The Centre on Tuesday submitted an affidavit in the Supreme Court to defend its decision to give 10 per cent reservation in jobs and education for the economically weaker section (EWS) of the general category.
In the affidavit, the Centre said that the Constitution Amendment that gives 10% reservation has not violated the basic structure of the Constitution or Supreme Court ruling of 1992 which had put 50 per cent cap on the reservation.
The top court will hear on March 28 whether pleas challenging the Constitution Amendment giving 10 per cent reservation in jobs and education to the economically weak should be referred to a Constitution bench.
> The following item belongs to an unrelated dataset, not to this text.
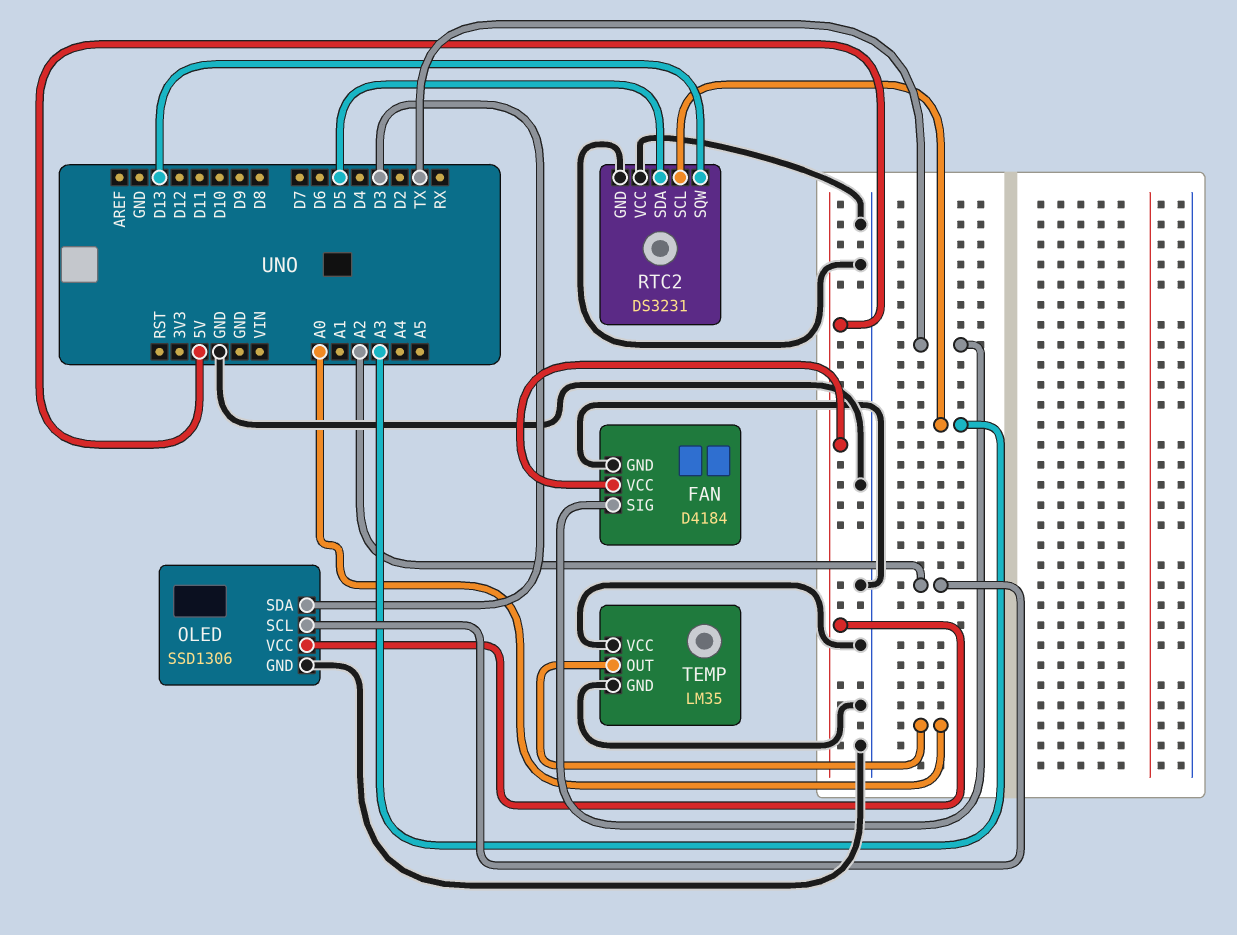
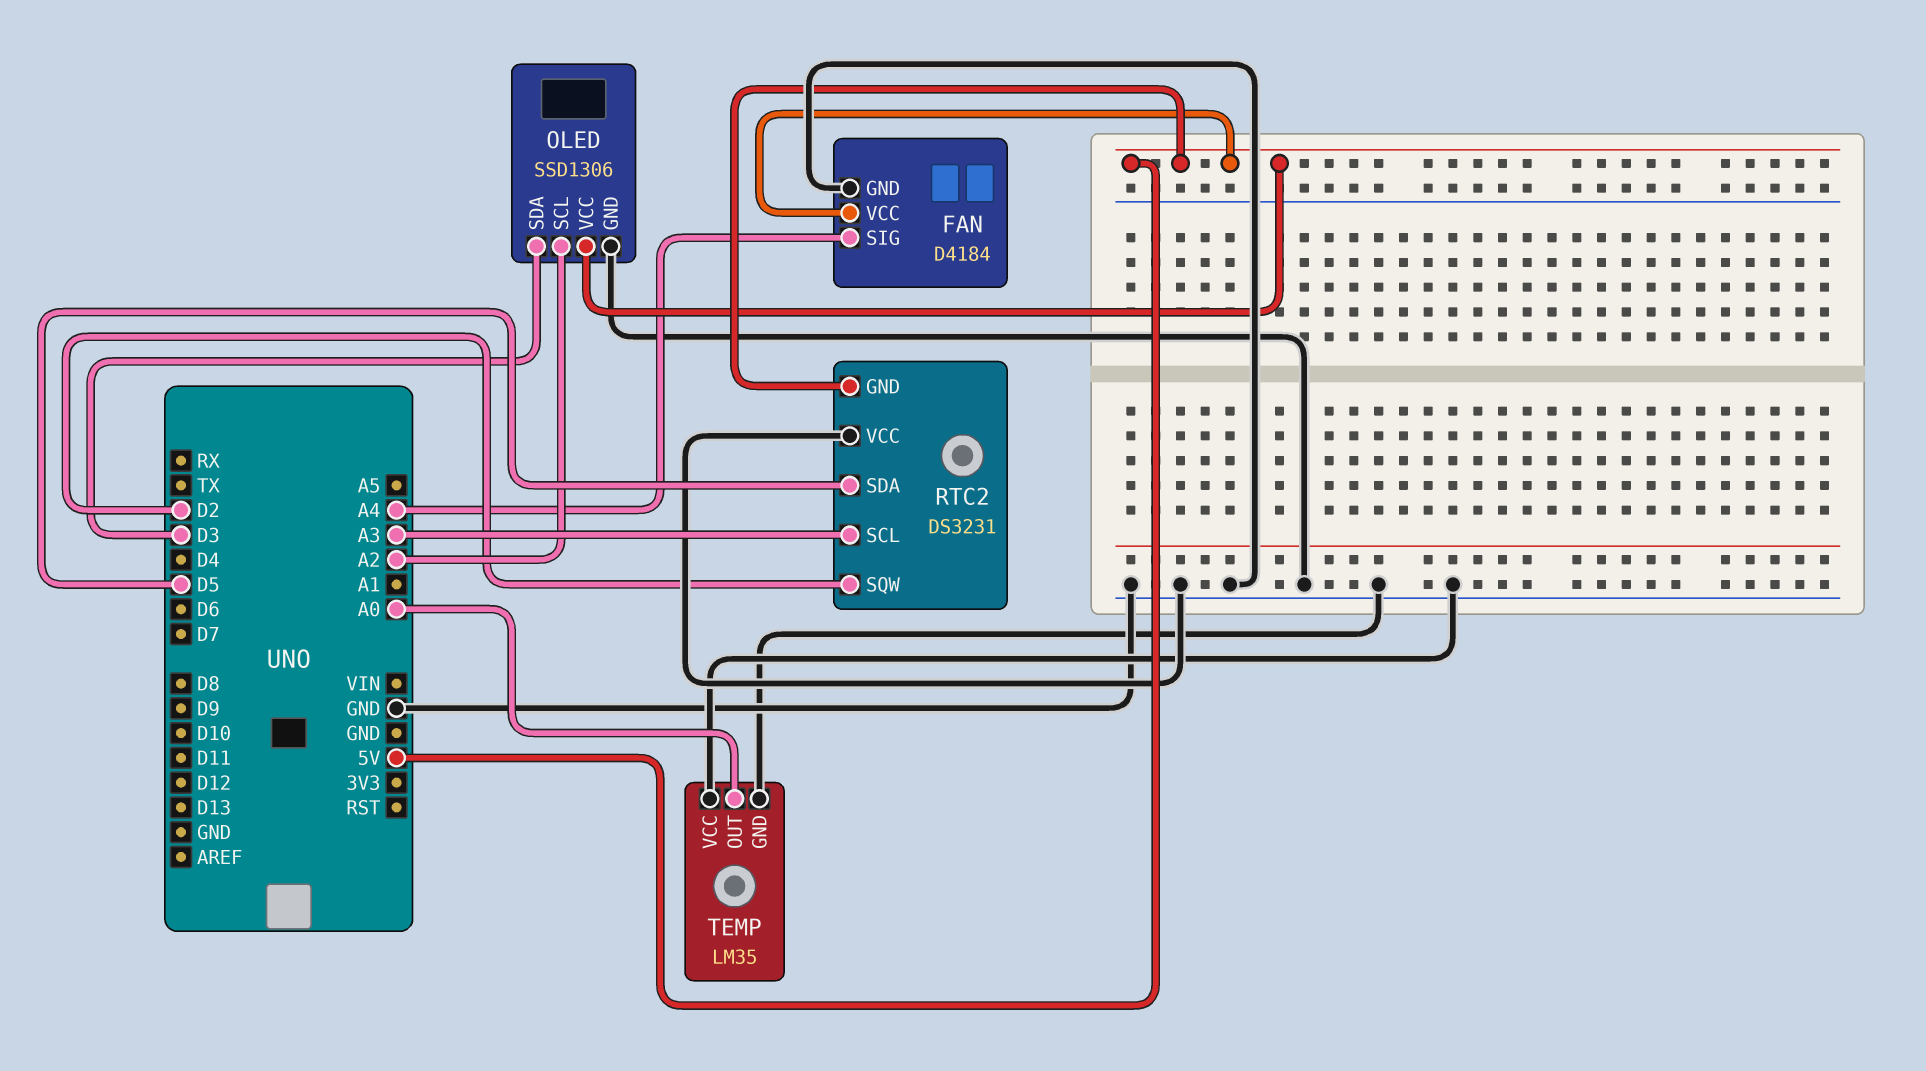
FAN pin SIG: TX -> A4
RTC2 pin GND: GND -> 5V
RTC2 pin SQW: D13 -> D2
Senior advocate Rajeev Dhavan, appearing for one of the petitioners, had told a bench headed by Chief Justice Ranjan Gogoi on Monday that the issue involves the basic structure of the Constitution and should be heard by the five-judge Constitution bench.
The bench, also comprising Justices Deepak Gupta and Sanjiv Khanna, said it would hear arguments on March 28 whether the matter should be referred to a Constitution bench.
Earlier, the apex court had refused to stay the implementation of 10 per cent reservation given to the EWS in the general category in jobs and education.
The court was hearing pleas by NGOs and others.
One of the petitions, filed by Tehseen Poonawala, has challenged the 103rd Constitution amendment saying it was against the basic structure of Constitution, which does not allow for any reservation based on economic criteria.
The 50 per cent ceiling limit cannot be breached, the plea said.
Youth for Equality has also sought the quashing of the Bill, stating that it violated the "equality code of the Constitution" as a reservation on economic grounds cannot be restricted to the general category.
By way of the present amendment, the exclusion of the OBCs and the SCs/STs from the scope of the economic reservation essentially implies that only those who are poor from the general category would avail the benefits of the quotas, the organisation has contended.